* **WHAT THE TASK REQUIRES**:
From the first line of the entries down to the line with "B. Bidding Country | | | | |", write out every line exactly; that last line counts, but pictures do not.
>>>>>
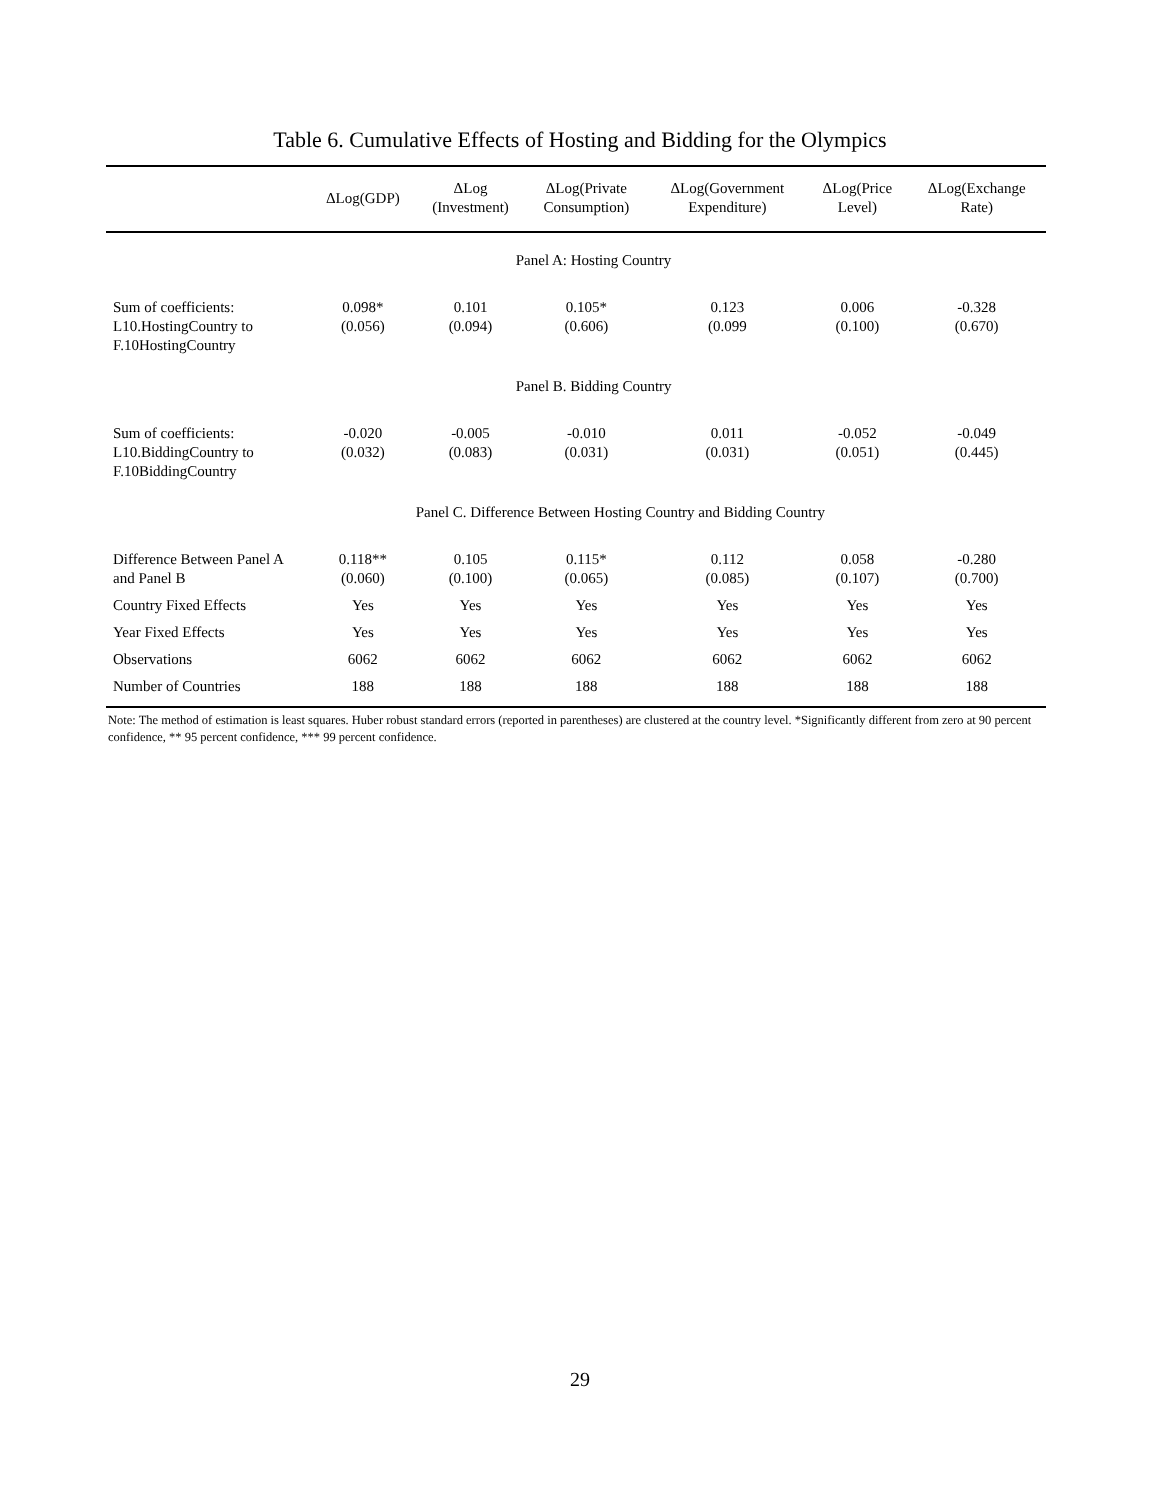Table 6. Cumulative Effects of Hosting and Bidding for the Olympics
| | ΔLog(GDP) | ΔLog (Investment) | ΔLog(Private Consumption) | ΔLog(Government Expenditure) | ΔLog(Price Level) | ΔLog(Exchange Rate) |
| --- | --- | --- | --- | --- | --- | --- |
| | | Panel A: Hosting Country | | | | |
| Sum of coefficients: L10.HostingCountry to F.10HostingCountry | 0.098* (0.056) | 0.101 (0.094) | 0.105* (0.606) | 0.123 (0.099 | 0.006 (0.100) | -0.328 (0.670) |
| | | Panel B. Bidding Country | | | | |
| Sum of coefficients: L10.BiddingCountry to F.10BiddingCountry | -0.020 (0.032) | -0.005 (0.083) | -0.010 (0.031) | 0.011 (0.031) | -0.052 (0.051) | -0.049 (0.445) |
| | | Panel C. Difference Between Hosting Country and Bidding Country | | | | |
| Difference Between Panel A and Panel B | 0.118** (0.060) | 0.105 (0.100) | 0.115* (0.065) | 0.112 (0.085) | 0.058 (0.107) | -0.280 (0.700) |
| Country Fixed Effects | Yes | Yes | Yes | Yes | Yes | Yes |
| Year Fixed Effects | Yes | Yes | Yes | Yes | Yes | Yes |
| Observations | 6062 | 6062 | 6062 | 6062 | 6062 | 6062 |
| Number of Countries | 188 | 188 | 188 | 188 | 188 | 188 |
Note: The method of estimation is least squares. Huber robust standard errors (reported in parentheses) are clustered at the country level. *Significantly different from zero at 90 percent confidence, ** 95 percent confidence, *** 99 percent confidence.
29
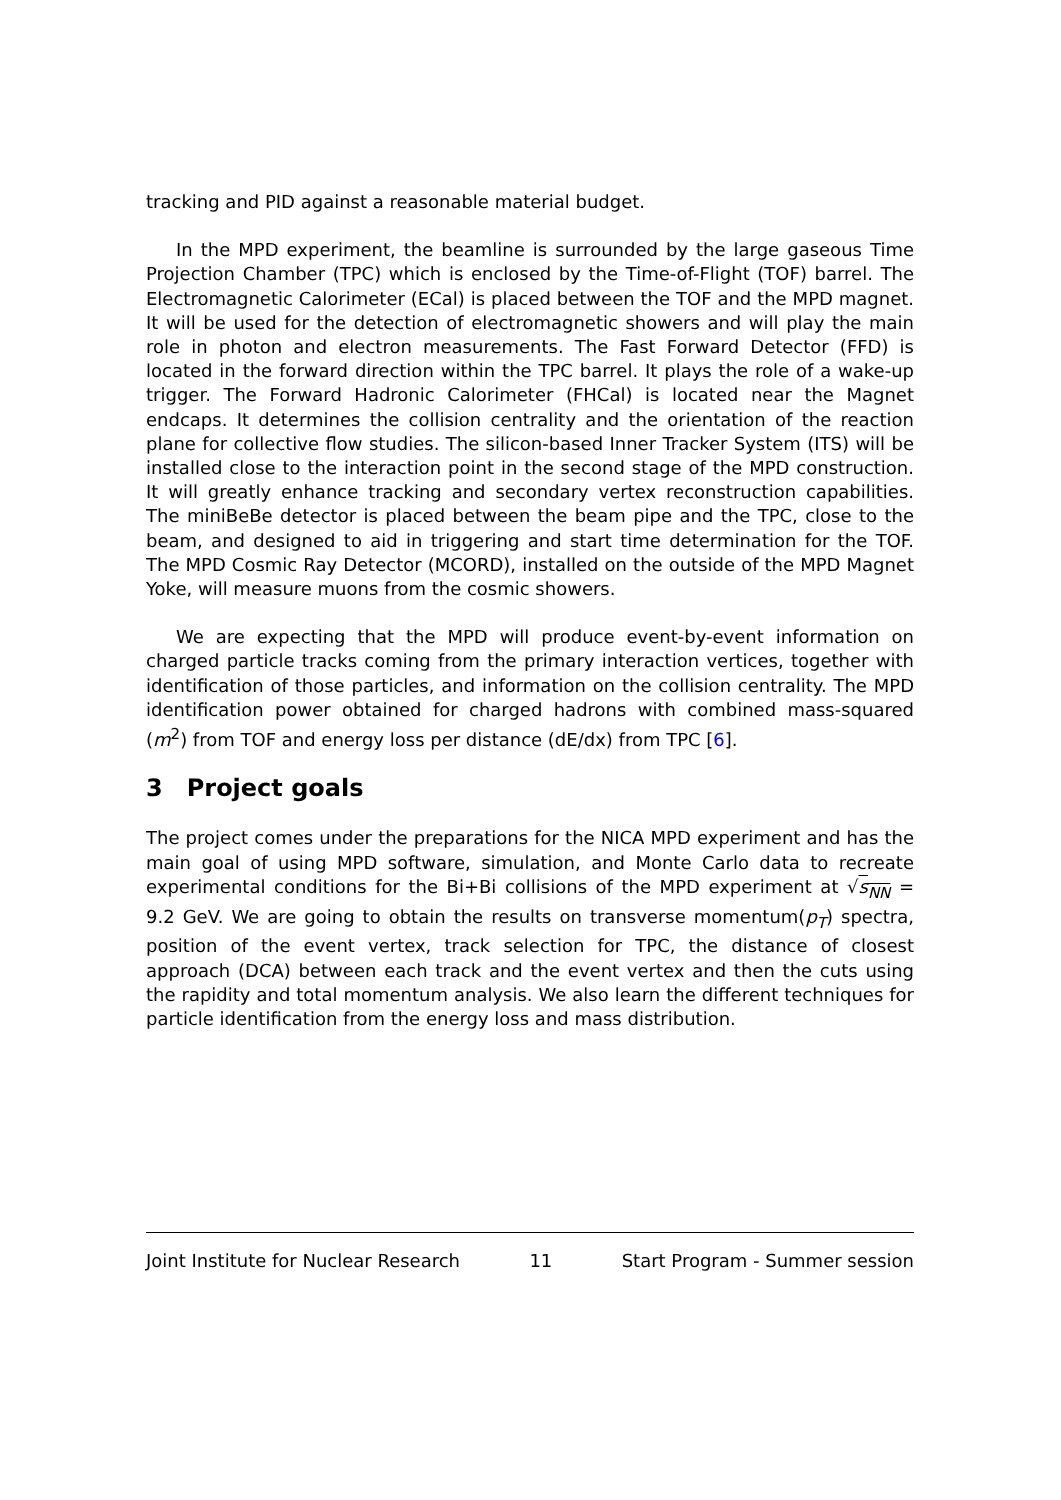tracking and PID against a reasonable material budget.
In the MPD experiment, the beamline is surrounded by the large gaseous Time Projection Chamber (TPC) which is enclosed by the Time-of-Flight (TOF) barrel. The Electromagnetic Calorimeter (ECal) is placed between the TOF and the MPD magnet. It will be used for the detection of electromagnetic showers and will play the main role in photon and electron measurements. The Fast Forward Detector (FFD) is located in the forward direction within the TPC barrel. It plays the role of a wake-up trigger. The Forward Hadronic Calorimeter (FHCal) is located near the Magnet endcaps. It determines the collision centrality and the orientation of the reaction plane for collective flow studies. The silicon-based Inner Tracker System (ITS) will be installed close to the interaction point in the second stage of the MPD construction. It will greatly enhance tracking and secondary vertex reconstruction capabilities. The miniBeBe detector is placed between the beam pipe and the TPC, close to the beam, and designed to aid in triggering and start time determination for the TOF. The MPD Cosmic Ray Detector (MCORD), installed on the outside of the MPD Magnet Yoke, will measure muons from the cosmic showers.
We are expecting that the MPD will produce event-by-event information on charged particle tracks coming from the primary interaction vertices, together with identification of those particles, and information on the collision centrality. The MPD identification power obtained for charged hadrons with combined mass-squared (m<sup>2</sup>) from TOF and energy loss per distance (dE/dx) from TPC [6].
3 Project goals
The project comes under the preparations for the NICA MPD experiment and has the main goal of using MPD software, simulation, and Monte Carlo data to recreate experimental conditions for the Bi+Bi collisions of the MPD experiment at √s<sub>NN</sub> = 9.2 GeV. We are going to obtain the results on transverse momentum(p<sub>T</sub>) spectra, position of the event vertex, track selection for TPC, the distance of closest approach (DCA) between each track and the event vertex and then the cuts using the rapidity and total momentum analysis. We also learn the different techniques for particle identification from the energy loss and mass distribution.
Joint Institute for Nuclear Research 11 Start Program - Summer session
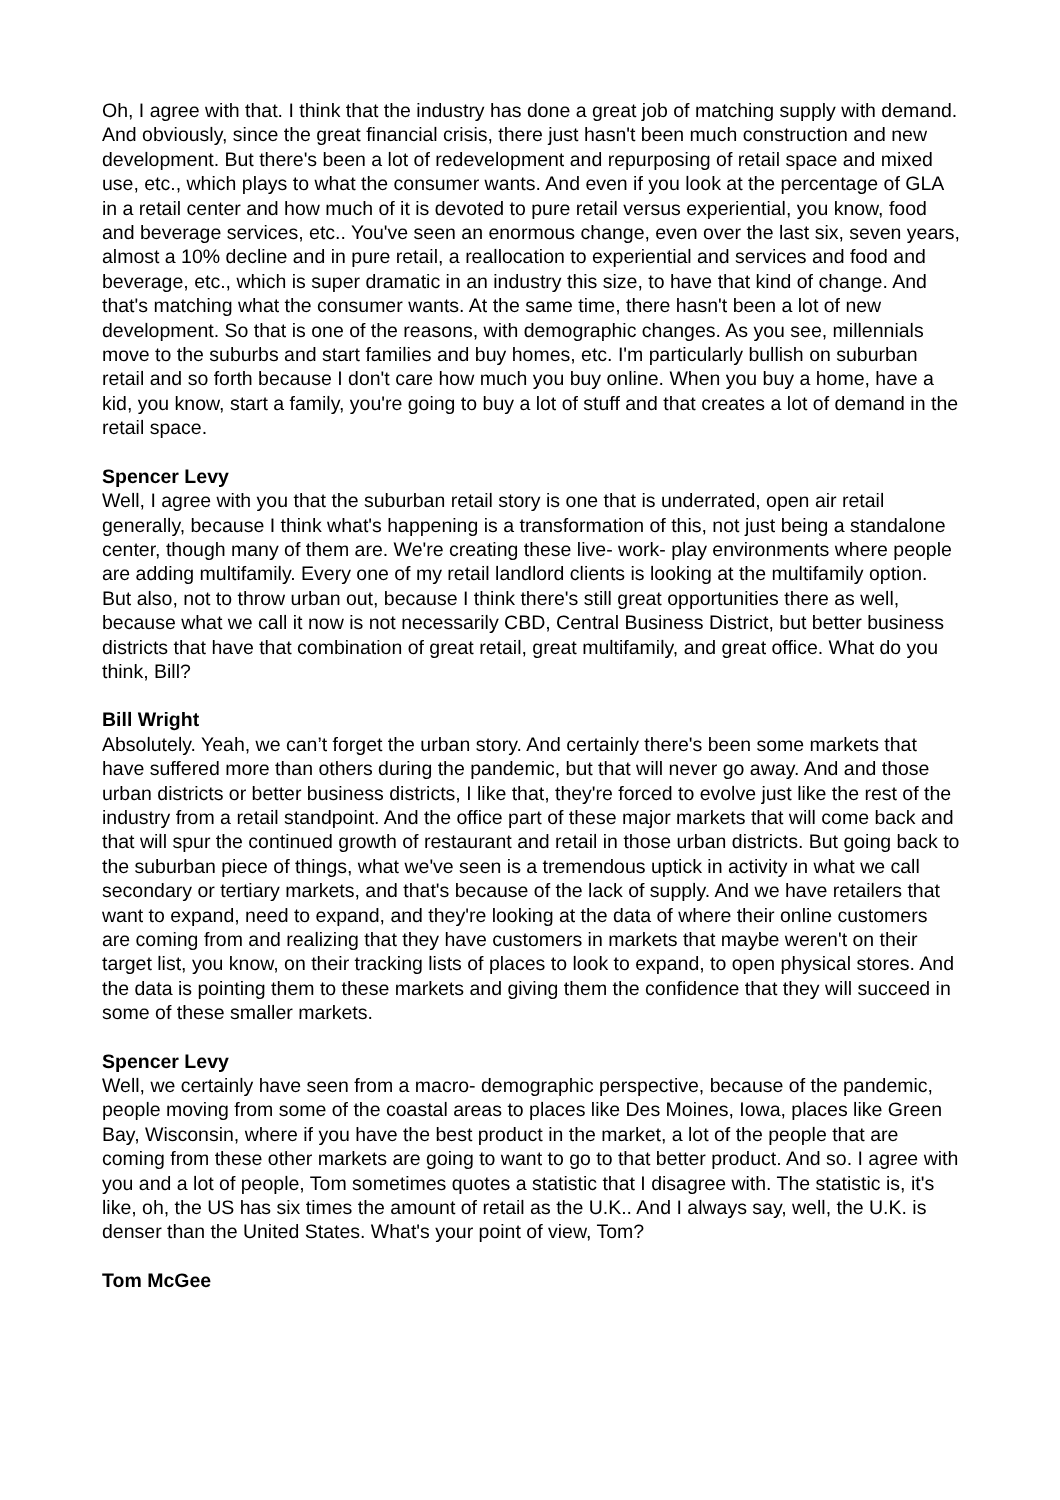Oh, I agree with that. I think that the industry has done a great job of matching supply with demand. And obviously, since the great financial crisis, there just hasn't been much construction and new development. But there's been a lot of redevelopment and repurposing of retail space and mixed use, etc., which plays to what the consumer wants. And even if you look at the percentage of GLA in a retail center and how much of it is devoted to pure retail versus experiential, you know, food and beverage services, etc.. You've seen an enormous change, even over the last six, seven years, almost a 10% decline and in pure retail, a reallocation to experiential and services and food and beverage, etc., which is super dramatic in an industry this size, to have that kind of change. And that's matching what the consumer wants. At the same time, there hasn't been a lot of new development. So that is one of the reasons, with demographic changes. As you see, millennials move to the suburbs and start families and buy homes, etc. I'm particularly bullish on suburban retail and so forth because I don't care how much you buy online. When you buy a home, have a kid, you know, start a family, you're going to buy a lot of stuff and that creates a lot of demand in the retail space.
Spencer Levy
Well, I agree with you that the suburban retail story is one that is underrated, open air retail generally, because I think what's happening is a transformation of this, not just being a standalone center, though many of them are. We're creating these live- work- play environments where people are adding multifamily. Every one of my retail landlord clients is looking at the multifamily option. But also, not to throw urban out, because I think there's still great opportunities there as well, because what we call it now is not necessarily CBD, Central Business District, but better business districts that have that combination of great retail, great multifamily, and great office. What do you think, Bill?
Bill Wright
Absolutely. Yeah, we can’t forget the urban story. And certainly there's been some markets that have suffered more than others during the pandemic, but that will never go away. And and those urban districts or better business districts, I like that, they're forced to evolve just like the rest of the industry from a retail standpoint. And the office part of these major markets that will come back and that will spur the continued growth of restaurant and retail in those urban districts. But going back to the suburban piece of things, what we've seen is a tremendous uptick in activity in what we call secondary or tertiary markets, and that's because of the lack of supply. And we have retailers that want to expand, need to expand, and they're looking at the data of where their online customers are coming from and realizing that they have customers in markets that maybe weren't on their target list, you know, on their tracking lists of places to look to expand, to open physical stores. And the data is pointing them to these markets and giving them the confidence that they will succeed in some of these smaller markets.
Spencer Levy
Well, we certainly have seen from a macro- demographic perspective, because of the pandemic, people moving from some of the coastal areas to places like Des Moines, Iowa, places like Green Bay, Wisconsin, where if you have the best product in the market, a lot of the people that are coming from these other markets are going to want to go to that better product. And so. I agree with you and a lot of people, Tom sometimes quotes a statistic that I disagree with. The statistic is, it's like, oh, the US has six times the amount of retail as the U.K.. And I always say, well, the U.K. is denser than the United States. What's your point of view, Tom?
Tom McGee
<<<<<
* **FINISHED EXERCISE**:
Table 6. Cumulative Effects of Hosting and Bidding for the Olympics
| | ΔLog(GDP) | ΔLog (Investment) | ΔLog(Private Consumption) | ΔLog(Government Expenditure) | ΔLog(Price Level) | ΔLog(Exchange Rate) |
| --- | --- | --- | --- | --- | --- | --- |
| | | Panel A: Hosting Country | | | | |
| Sum of coefficients: L10.HostingCountry to F.10HostingCountry | 0.098* (0.056) | 0.101 (0.094) | 0.105* (0.606) | 0.123 (0.099 | 0.006 (0.100) | -0.328 (0.670) |
| | | Panel B. Bidding Country | | | | |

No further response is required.